- House: Aeacidae
- Father: Pyrrhus I of Epirus
- Mother: Bircenna
- Religion: Ancient Greek religion

= Helenus (son of Pyrrhus) =

Helenus was a prince of Epirus during the Hellenistic period.

== Life ==
He was a son of King Pyrrhus of Epirus and his fourth wife, Bircenna, daughter of Bardylis II of Illyria. Helenus was the youngest of Pyrrhus' sons.

At a very young age he accompanied his father on his ambitious campaign in Italy. It is thought that Pyrrhus, pleased with his successes in Sicily, intended to install his son there as king. However, the tide of fortune changed. When Pyrrhus was forced to abandon both Sicily and Italy, he left Helenus at Taranto, with Milona at the head of the garrison left there, to guard the only city left in his power. Some time later he recalled them to the homeland, because of the new opportunities for expansion that presented themselves in Macedonia and Southern Greece.

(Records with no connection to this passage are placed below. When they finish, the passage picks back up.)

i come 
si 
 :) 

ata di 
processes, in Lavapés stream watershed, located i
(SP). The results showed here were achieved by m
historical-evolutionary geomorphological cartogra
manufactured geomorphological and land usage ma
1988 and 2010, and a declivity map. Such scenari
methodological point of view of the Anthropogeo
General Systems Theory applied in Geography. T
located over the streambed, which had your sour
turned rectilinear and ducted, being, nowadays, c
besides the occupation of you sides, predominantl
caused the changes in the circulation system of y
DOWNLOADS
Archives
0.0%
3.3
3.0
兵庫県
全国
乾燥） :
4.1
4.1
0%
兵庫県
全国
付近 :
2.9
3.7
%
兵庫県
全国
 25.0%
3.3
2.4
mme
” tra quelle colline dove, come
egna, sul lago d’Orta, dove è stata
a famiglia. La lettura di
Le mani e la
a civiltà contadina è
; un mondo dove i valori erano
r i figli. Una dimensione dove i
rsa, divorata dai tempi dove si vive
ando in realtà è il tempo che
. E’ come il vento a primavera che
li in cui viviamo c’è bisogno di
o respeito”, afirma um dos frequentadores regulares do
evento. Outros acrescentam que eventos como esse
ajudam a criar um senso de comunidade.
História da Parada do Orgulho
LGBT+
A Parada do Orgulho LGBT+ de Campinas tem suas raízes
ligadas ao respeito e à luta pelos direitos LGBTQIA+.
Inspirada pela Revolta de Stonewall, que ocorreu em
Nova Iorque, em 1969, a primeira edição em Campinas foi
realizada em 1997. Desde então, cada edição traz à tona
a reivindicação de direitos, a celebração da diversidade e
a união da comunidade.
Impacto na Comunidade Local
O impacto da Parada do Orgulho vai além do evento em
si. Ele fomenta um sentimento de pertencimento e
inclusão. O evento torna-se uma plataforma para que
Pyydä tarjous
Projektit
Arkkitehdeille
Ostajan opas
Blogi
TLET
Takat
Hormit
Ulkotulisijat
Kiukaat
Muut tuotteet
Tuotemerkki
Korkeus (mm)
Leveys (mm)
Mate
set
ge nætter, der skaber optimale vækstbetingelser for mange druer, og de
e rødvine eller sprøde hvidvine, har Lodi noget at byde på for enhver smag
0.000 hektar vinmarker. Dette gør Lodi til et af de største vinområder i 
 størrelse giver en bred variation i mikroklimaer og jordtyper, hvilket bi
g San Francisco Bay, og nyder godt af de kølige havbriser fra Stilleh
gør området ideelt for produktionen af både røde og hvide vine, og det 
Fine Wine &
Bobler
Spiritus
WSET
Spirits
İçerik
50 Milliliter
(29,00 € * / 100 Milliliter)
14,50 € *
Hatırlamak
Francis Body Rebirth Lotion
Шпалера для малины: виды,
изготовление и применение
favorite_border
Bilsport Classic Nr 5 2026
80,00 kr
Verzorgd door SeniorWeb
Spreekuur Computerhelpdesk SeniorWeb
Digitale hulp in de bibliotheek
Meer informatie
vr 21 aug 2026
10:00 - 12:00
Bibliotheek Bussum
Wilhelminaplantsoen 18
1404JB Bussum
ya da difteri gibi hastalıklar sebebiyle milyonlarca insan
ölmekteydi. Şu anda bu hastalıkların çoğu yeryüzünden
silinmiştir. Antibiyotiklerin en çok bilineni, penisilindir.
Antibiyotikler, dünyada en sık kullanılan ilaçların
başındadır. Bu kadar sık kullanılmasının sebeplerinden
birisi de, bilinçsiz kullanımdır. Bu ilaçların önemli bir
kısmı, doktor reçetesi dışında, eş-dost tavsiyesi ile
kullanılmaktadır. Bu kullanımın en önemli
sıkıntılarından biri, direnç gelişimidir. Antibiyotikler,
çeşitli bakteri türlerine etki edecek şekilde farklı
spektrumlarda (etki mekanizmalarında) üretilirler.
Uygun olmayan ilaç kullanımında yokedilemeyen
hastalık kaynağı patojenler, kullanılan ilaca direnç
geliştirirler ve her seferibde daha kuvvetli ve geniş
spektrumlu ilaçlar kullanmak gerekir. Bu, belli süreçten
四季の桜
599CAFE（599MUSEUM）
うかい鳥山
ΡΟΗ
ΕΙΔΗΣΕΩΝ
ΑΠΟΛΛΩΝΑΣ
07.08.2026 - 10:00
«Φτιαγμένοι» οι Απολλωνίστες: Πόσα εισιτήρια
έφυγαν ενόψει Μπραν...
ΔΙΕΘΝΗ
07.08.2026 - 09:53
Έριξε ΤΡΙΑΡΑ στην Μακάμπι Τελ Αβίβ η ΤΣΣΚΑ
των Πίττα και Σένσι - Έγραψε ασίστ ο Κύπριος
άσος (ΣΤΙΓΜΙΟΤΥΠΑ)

Helenus accompanied his father in the campaign he carried out in the Peloponnese in 272 BC. After the fatal night attack on Argos, which cost Pyrrhus his life, Helenus fell into the hands of Antigonus Gonatas, who, however, treated him with magnanimity and the honors befitting his position. He finally sent him safely back to Epirus, where he carried his father's remains.